Task prompt: Leave the images aside and repeat the whole listing exactly.
*** Opening of Task material ***
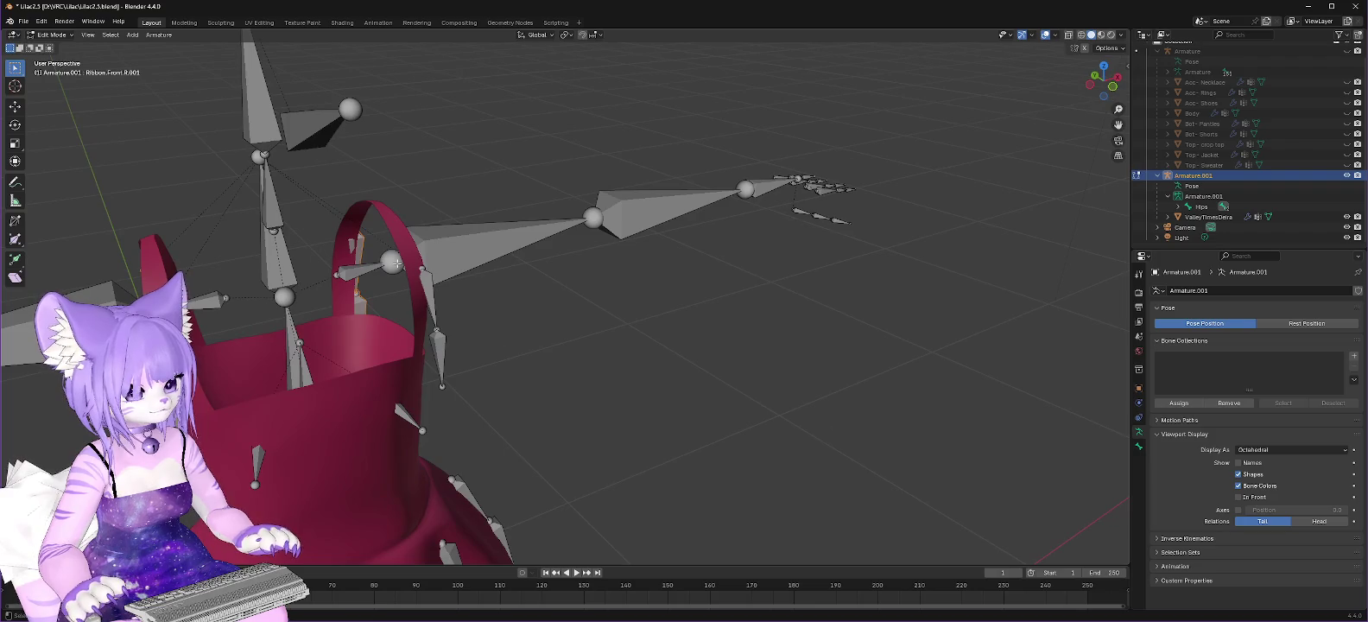
pyautogui.click(428, 278)
pyautogui.click(429, 297)
pyautogui.click(437, 352)
# Step: Delete the selected ribbon bones from the dress straps
pyautogui.moveTo(510, 424)
pyautogui.mouseDown(button='middle')
pyautogui.moveTo(698, 426)
pyautogui.moveTo(741, 164)
pyautogui.mouseUp(button='middle')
*** Close of Task material ***
Completed exercise:
pyautogui.click(428, 278)
pyautogui.click(429, 297)
pyautogui.click(437, 352)
# Step: Delete the selected ribbon bones from the dress straps
pyautogui.moveTo(510, 424)
pyautogui.mouseDown(button='middle')
pyautogui.moveTo(698, 426)
pyautogui.moveTo(741, 164)
pyautogui.mouseUp(button='middle')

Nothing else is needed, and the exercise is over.